[WORK REQUEST] In the text on failing banks, could you rewrite everything from "Who is the victim" up to and including "real estate bubble.", changing "ancillary expenses" to "additional expenses"?

[SELECTED PASSAGE]
Most of the banks that are failing are primarily due to speculative lending on residential real estate developments - i.e., whole neighborhoods of new houses, condos, etc.

Basically, these banks lent money to borrowers that never paid back their residential mortgage loans. The banks were left with a foreclosed property worth 40-50% of the original appraised value, while the borrower skipped town. These banks were royally screwed over.

Who borrowed the money? Speculators, house flippers, residential developers, builders. Very often, there was never a real borrower involved, or anyone that was occupying the home itself.

Most of these loans were speculative residential real estate investment loans - NOT owner-occupied real estate loans.

Then there is the epidemic of mortgage fraud. Some of the fraud took place internally - meaning the loan officer (typically a sub-prime mortgage broker and not an employee of the bank) was in on the fraud by submitting fraudulent loan applications. Other times, the borrower deliberately misled the bank by inflating their income, doctoring their credit reports, etc.

Interest-only, stated income loans at the time were common. What does that mean? It means that borrowers can inflate their income on their loan application, and didn't have to provide proof of income (via W-2's, tax returns, etc.). Countrywide, Ameriquest, Rock Financial and hundreds of other mortgage brokers pushed these loans. They baited the borrowers into "interest only" loans with promises to the borrower that the house would appreciate in 3-5 years and the borrower could then flip the house for a $50,000 profit.

Who is the victim in the case of mortgage fraud? The bank.

Why? Because at closing, the bank cut a check for a $200,000 house purchase. When they foreclose, the house might be worth only $100-125,000 on a good day - plus all of the ancillary expenses for collections, legal costs, etc. These houses aren't worth anywhere close to what they were worth at the peak of the real estate bubble.

Funny, everyone hates banks, when the banks were the ones that were totally 100% defrauded. It's so obvious.

[RECORDS]
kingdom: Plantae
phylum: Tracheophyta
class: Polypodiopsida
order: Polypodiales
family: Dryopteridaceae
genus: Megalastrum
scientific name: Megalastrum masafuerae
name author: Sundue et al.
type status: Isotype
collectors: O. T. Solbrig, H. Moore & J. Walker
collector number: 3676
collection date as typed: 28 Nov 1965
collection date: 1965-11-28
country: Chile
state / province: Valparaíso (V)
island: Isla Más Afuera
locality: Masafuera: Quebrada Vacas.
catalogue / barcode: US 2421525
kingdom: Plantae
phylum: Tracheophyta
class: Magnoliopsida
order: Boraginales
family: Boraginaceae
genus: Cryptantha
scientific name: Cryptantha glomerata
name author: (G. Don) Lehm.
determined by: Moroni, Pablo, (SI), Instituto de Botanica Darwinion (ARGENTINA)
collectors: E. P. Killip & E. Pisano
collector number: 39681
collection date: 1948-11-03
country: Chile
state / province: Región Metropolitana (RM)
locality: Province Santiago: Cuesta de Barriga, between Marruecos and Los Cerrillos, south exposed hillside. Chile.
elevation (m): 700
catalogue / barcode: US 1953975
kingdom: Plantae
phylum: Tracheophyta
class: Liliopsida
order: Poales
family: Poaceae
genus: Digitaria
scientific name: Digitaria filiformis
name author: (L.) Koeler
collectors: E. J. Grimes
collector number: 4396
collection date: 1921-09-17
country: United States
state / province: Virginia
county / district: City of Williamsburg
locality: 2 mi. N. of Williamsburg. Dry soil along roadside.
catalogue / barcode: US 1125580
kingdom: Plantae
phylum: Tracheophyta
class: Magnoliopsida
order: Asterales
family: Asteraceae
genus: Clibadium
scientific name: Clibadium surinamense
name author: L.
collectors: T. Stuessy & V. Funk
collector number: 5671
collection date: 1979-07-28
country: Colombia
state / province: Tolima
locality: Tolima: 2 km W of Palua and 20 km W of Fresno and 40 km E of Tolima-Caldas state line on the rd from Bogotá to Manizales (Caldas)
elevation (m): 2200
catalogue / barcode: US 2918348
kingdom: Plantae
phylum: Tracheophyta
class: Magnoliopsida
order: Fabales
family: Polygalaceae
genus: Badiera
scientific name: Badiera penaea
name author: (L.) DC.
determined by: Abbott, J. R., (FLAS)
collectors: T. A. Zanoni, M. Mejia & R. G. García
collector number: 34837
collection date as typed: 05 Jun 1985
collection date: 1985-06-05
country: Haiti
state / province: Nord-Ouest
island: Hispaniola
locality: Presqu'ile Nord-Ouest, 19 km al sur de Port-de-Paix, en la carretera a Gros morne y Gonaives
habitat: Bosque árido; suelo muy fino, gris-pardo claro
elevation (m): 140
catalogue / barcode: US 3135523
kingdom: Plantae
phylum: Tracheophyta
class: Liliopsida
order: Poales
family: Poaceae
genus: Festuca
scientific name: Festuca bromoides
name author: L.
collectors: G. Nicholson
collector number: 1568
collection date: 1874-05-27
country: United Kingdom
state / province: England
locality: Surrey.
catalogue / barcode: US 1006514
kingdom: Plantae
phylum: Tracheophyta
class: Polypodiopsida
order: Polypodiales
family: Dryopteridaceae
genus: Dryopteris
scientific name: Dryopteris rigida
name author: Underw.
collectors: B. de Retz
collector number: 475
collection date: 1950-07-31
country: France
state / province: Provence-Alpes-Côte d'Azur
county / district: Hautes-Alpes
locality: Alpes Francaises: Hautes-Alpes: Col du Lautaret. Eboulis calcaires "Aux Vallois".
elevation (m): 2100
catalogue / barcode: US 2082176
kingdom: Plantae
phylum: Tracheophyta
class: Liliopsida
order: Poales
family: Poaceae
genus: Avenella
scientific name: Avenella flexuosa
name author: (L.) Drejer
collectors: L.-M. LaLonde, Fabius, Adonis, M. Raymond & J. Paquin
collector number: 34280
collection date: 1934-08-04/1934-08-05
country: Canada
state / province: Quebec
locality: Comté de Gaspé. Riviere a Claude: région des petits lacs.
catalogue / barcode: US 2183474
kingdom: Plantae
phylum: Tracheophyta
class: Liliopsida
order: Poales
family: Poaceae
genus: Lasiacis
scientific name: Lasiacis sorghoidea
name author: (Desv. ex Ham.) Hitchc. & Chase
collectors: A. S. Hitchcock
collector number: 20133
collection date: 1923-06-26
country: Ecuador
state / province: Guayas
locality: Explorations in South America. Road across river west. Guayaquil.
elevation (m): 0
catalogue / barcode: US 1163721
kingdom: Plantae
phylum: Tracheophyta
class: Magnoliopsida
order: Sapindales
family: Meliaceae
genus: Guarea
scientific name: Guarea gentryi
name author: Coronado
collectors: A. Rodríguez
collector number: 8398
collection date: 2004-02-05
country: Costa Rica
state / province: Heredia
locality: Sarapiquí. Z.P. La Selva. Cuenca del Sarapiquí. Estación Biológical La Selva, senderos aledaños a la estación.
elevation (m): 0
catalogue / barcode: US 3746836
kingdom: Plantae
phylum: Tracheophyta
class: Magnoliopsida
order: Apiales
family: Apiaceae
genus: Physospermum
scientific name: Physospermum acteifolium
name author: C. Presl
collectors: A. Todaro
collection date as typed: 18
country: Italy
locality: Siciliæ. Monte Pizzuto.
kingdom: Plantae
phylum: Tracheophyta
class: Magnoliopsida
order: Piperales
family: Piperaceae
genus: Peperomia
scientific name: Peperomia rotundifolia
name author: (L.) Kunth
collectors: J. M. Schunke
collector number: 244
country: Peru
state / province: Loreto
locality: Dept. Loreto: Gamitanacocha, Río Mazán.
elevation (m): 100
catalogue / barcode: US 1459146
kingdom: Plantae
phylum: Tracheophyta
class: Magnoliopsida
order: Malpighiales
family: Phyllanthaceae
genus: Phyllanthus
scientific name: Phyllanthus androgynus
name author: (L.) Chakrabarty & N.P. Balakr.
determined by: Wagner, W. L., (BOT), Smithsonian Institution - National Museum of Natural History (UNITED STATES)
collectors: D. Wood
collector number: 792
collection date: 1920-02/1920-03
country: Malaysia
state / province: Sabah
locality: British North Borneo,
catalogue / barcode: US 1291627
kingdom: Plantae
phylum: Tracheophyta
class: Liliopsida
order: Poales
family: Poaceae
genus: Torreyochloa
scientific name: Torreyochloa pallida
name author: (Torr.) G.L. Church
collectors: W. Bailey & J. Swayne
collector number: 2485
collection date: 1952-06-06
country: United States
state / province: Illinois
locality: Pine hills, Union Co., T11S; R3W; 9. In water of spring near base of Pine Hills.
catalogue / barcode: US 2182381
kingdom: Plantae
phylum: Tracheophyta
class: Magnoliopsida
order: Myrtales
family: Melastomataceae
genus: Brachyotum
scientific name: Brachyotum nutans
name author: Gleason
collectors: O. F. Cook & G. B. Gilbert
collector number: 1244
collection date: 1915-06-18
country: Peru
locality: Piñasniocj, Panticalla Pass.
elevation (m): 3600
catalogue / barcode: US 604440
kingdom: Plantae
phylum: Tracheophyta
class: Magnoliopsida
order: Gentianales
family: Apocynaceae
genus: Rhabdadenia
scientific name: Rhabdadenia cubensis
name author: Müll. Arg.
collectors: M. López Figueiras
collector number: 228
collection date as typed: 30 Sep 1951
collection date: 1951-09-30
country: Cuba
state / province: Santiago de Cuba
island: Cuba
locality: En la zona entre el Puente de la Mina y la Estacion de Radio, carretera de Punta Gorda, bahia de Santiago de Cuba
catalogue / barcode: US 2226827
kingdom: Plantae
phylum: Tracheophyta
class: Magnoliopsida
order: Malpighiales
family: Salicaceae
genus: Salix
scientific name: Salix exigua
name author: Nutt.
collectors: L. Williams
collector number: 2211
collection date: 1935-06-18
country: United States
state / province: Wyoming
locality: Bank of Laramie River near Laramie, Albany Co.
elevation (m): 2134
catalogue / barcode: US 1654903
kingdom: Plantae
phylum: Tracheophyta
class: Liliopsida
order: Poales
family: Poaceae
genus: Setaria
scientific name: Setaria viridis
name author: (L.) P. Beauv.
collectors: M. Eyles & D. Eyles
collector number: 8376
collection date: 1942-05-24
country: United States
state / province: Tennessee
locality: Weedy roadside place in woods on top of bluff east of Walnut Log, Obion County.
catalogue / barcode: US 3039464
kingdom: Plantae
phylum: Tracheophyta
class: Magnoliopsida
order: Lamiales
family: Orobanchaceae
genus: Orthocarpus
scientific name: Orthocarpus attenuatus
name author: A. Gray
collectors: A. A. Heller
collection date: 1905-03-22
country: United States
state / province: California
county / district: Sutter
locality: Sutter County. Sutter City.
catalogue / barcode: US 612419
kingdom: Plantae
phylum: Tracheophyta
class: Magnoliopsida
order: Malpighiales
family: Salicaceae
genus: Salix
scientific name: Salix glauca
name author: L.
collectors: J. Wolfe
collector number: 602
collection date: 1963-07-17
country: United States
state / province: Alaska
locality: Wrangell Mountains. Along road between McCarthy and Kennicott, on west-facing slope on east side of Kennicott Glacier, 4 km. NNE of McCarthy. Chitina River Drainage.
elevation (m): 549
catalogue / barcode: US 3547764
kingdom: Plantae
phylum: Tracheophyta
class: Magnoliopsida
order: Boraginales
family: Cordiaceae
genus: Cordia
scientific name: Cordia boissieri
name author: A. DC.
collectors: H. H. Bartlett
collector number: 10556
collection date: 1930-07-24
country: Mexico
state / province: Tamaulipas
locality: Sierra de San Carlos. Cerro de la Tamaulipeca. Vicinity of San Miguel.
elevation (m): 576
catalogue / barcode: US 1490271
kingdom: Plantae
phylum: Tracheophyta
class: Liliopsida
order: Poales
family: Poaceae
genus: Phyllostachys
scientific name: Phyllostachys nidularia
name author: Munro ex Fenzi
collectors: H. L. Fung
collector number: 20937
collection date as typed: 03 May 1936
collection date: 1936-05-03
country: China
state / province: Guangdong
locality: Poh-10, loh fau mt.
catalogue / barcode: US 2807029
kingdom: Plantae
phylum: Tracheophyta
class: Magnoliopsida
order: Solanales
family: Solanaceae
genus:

[ANSWER SECTION]
Who is the victim in the case of mortgage fraud? The bank.

Why? Because at closing, the bank cut a check for a $200,000 house purchase. When they foreclose, the house might be worth only $100-125,000 on a good day - plus all of the additional expenses for collections, legal costs, etc. These houses aren't worth anywhere close to what they were worth at the peak of the real estate bubble.